-------- Raw data

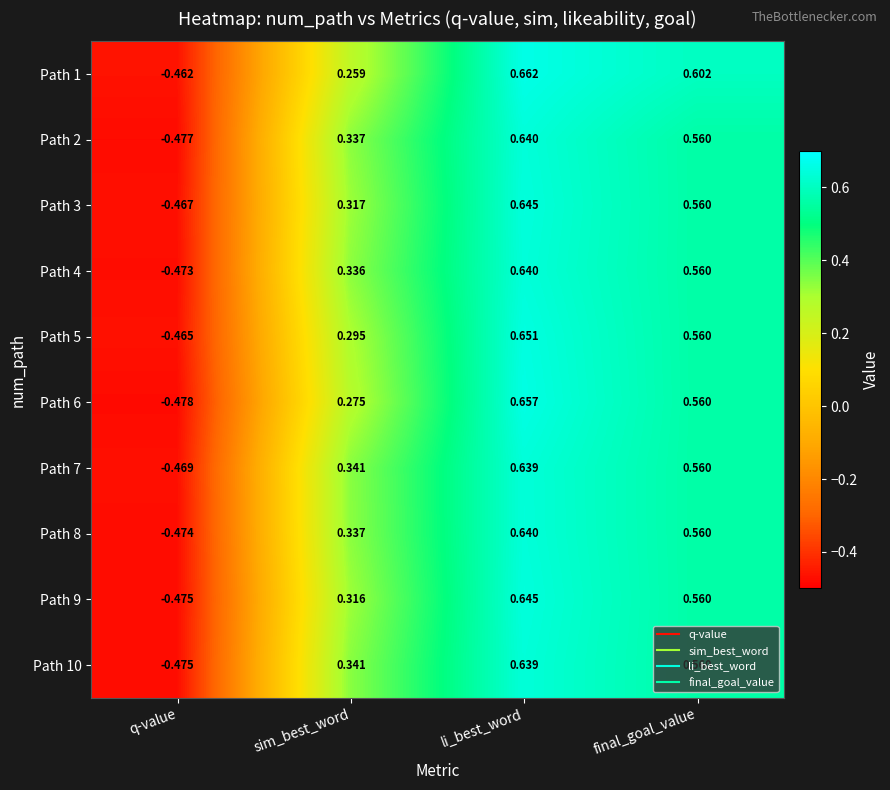

What is the total value across all series at final_goal_value?

5.6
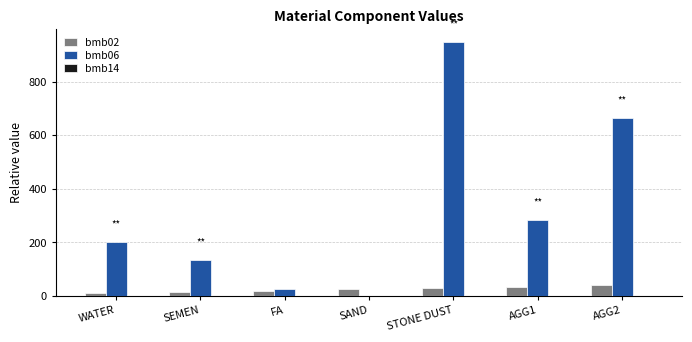

Which category has the highest value across all series?

STONE DUST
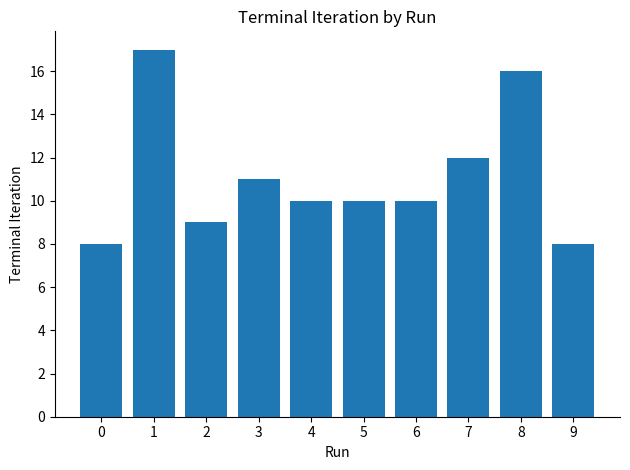

The value at 3 is 18. True or false?

False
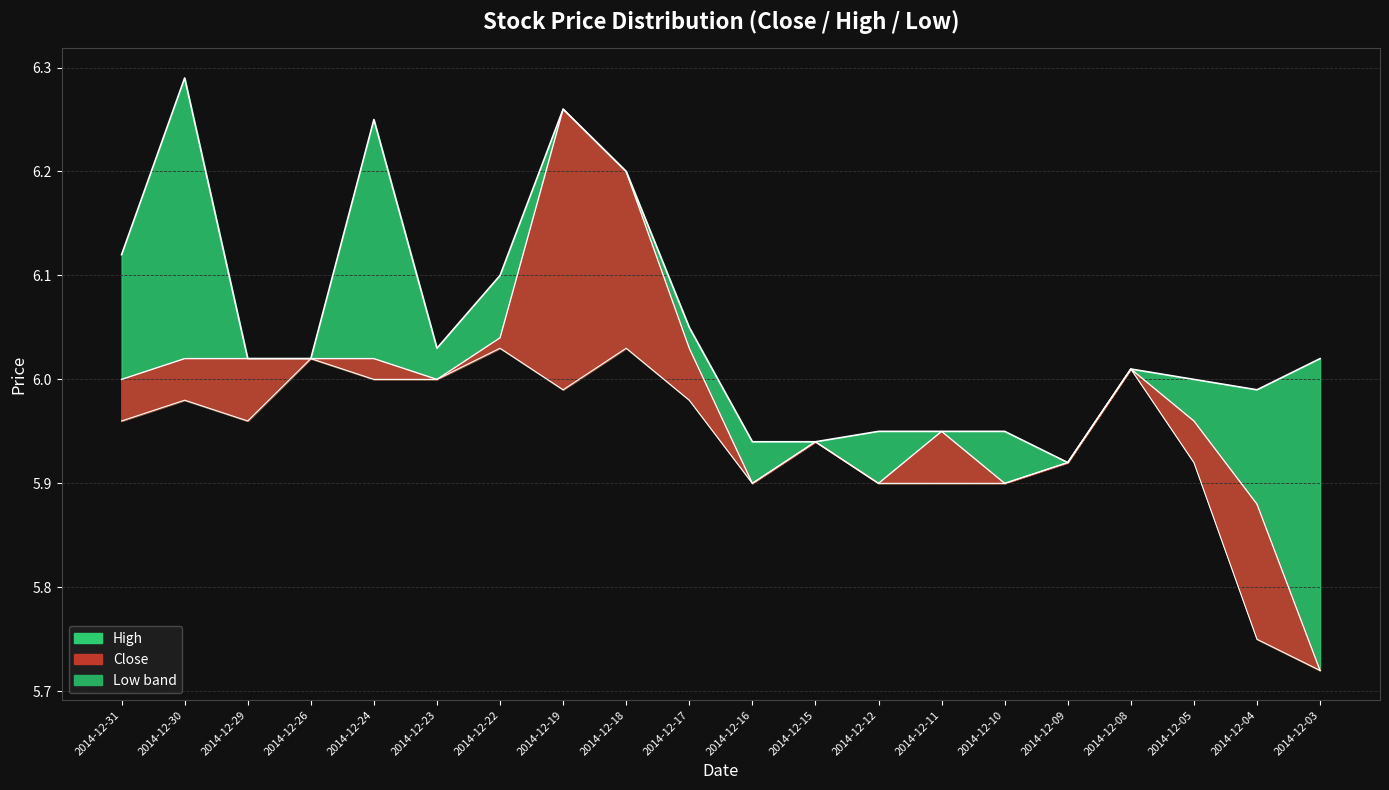

At which category does High line reach its first local valley?

2014-12-23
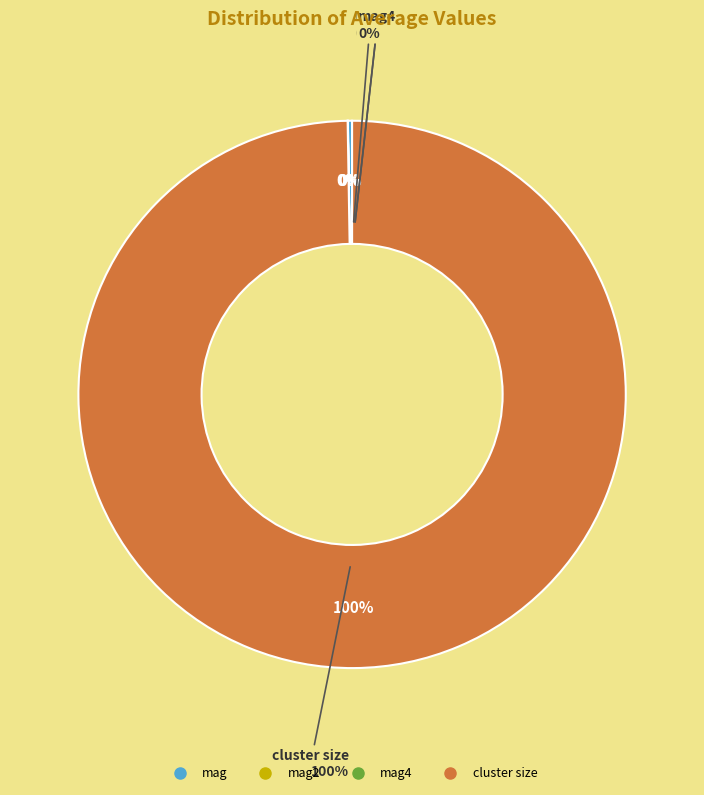

Rank the categories by value from lowest to highest.

mag4, mag2, mag, cluster size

----------------

> **Task statement**: Retype every one of the entries above character for character, but omit the pictures.

> **Expected answer**:
What is the total value across all series at final_goal_value?

5.6

Which category has the highest value across all series?

STONE DUST

The value at 3 is 18. True or false?

False

At which category does High line reach its first local valley?

2014-12-23

Rank the categories by value from lowest to highest.

mag4, mag2, mag, cluster size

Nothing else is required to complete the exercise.